入賞はけっして目的ではなく、結果としてついてくるもの
- 先生のお教室の生徒さんたちは、毎年いろいろなコンクールに挑戦し、素晴らしい成績を収めていますが、その秘訣はどこにあるのでしょうか。
- 生徒たちは小学校低学年ぐらいから漠然と予選通過したい、とか、入賞したいと言ってきますが、それは「一生懸命練習して楽譜どおり間違えないで弾ければいい」というぐらいの認識で言っているようです。でも、もちろんそのためには、曲をきちんと理解し、その理解を深めていって自分の表現にならないと、結果には結びつきません。それは音大生にレッスンするぐらいのレベルの高い内容 になりますが、それを噛みくだいて根気よく教えます。コンクールの受賞などにとらわれず曲の仕上げに向かっていれば 「とてもよく弾けているし、去年よりずっと上達したよ。」でいいのですけれどね。

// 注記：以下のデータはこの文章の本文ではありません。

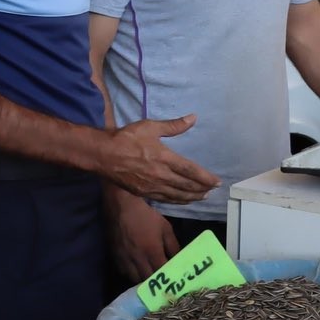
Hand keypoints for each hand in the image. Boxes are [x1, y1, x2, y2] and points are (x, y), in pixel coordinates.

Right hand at [96, 116, 217, 205]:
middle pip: (186, 186)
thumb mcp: (150, 127)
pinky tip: (183, 200)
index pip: (191, 170)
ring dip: (192, 197)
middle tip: (212, 190)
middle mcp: (161, 175)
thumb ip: (173, 125)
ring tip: (202, 196)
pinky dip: (177, 201)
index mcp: (164, 158)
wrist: (102, 154)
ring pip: (177, 195)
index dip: (206, 177)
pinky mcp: (143, 192)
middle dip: (202, 189)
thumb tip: (193, 118)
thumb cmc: (126, 138)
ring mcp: (151, 186)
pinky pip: (165, 199)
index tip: (217, 181)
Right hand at [106, 191, 181, 283]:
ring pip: (134, 279)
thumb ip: (173, 245)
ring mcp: (124, 258)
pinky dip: (131, 275)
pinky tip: (137, 271)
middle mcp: (137, 258)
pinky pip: (123, 272)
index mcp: (152, 250)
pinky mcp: (114, 256)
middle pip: (147, 279)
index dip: (168, 278)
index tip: (174, 279)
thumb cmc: (146, 215)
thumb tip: (178, 259)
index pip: (162, 272)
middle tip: (163, 281)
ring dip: (143, 281)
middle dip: (156, 282)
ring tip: (150, 278)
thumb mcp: (165, 228)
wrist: (121, 206)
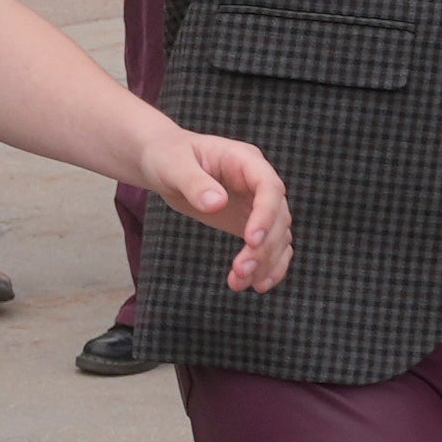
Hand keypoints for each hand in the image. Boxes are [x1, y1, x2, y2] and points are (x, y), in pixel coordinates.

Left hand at [140, 126, 293, 291]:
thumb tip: (218, 203)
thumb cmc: (167, 157)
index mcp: (244, 160)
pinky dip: (267, 266)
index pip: (269, 187)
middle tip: (239, 271)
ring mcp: (256, 204)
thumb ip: (194, 182)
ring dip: (265, 263)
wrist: (163, 164)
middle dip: (263, 247)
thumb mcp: (173, 165)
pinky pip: (270, 246)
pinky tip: (255, 284)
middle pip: (278, 217)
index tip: (252, 240)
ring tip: (238, 284)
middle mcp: (257, 182)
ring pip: (278, 236)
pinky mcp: (250, 223)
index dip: (266, 214)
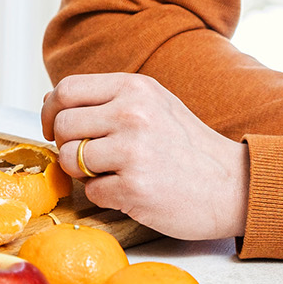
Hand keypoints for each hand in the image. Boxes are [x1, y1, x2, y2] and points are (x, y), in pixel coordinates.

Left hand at [41, 73, 249, 241]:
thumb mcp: (153, 104)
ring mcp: (132, 151)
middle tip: (89, 157)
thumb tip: (51, 104)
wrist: (232, 185)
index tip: (53, 127)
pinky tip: (131, 190)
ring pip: (69, 160)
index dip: (51, 111)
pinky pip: (91, 191)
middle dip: (67, 146)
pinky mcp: (134, 187)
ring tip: (113, 172)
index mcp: (134, 88)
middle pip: (63, 126)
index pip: (67, 89)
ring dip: (83, 173)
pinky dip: (105, 195)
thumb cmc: (186, 147)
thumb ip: (107, 100)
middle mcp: (132, 114)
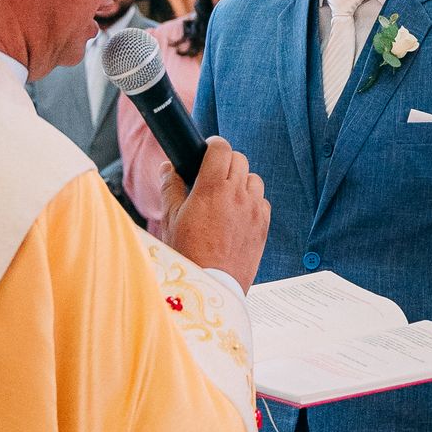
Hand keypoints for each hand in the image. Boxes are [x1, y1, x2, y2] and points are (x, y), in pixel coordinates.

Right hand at [165, 138, 268, 290]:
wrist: (210, 285)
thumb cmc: (187, 254)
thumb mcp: (170, 219)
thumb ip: (170, 188)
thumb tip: (168, 168)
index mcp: (211, 188)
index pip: (221, 148)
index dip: (214, 146)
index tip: (208, 151)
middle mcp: (237, 194)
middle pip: (239, 159)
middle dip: (225, 163)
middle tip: (212, 177)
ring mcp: (253, 209)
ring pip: (254, 179)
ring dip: (241, 182)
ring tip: (226, 198)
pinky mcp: (263, 225)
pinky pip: (262, 201)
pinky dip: (252, 202)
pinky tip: (237, 215)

私としては、けっしてコンクールで入賞することが目的とは思っていません。それはあくまでも結果であって、受賞は通過点にすぎません。目的は少しでも生徒が上達し、ひととしてステップアップしていくこと。そのためのよい機会、と捉えています。最初にも述べましたが、音楽との関り合いの中で、生徒たちがひとりの人間としても成長してくれれば、という広い視野と深い思いで、いつも音楽と向き合っていますから。もちろん希望はかなえてあげたいと思いますので、受賞を目標としたレベルでの指導に引き上げてゆくことになりますが、入賞そのものが目的ではありません。ですからいい結果を出したとしても、「喜んで有頂天になってもいいのはその日だけ!」ということを生徒にも言います。次の日からは気持ちを切り換えてまた練習よ、と。もちろん自分自身の演奏の際にも、それは律しています。
一生ピアノを弾いていきたいという覚悟のある人に教えたい
- 今後の抱負を教えていただけますか。
- 単にピアノを楽しみたい、というだけでなく、専門にピアノを勉強していきたい、また芸術に触れ、音楽を深めてゆきたい、そういう意識を持っている方を教えていきたいと思っています。私がフランスで勉強してきたことも含め、今持っているすべてのものを真剣に伝えていきたいと思っていますので、細く長くでもずっとピアノを弾いていきたい、という気もちのある方に教えたいのです。そしてそろそろ後進の育成にもかかわっていきたいですね。 また私自身としては「80歳を過ぎてもなお矍鑠とピアノを演奏していたい。」・・・そう思っています。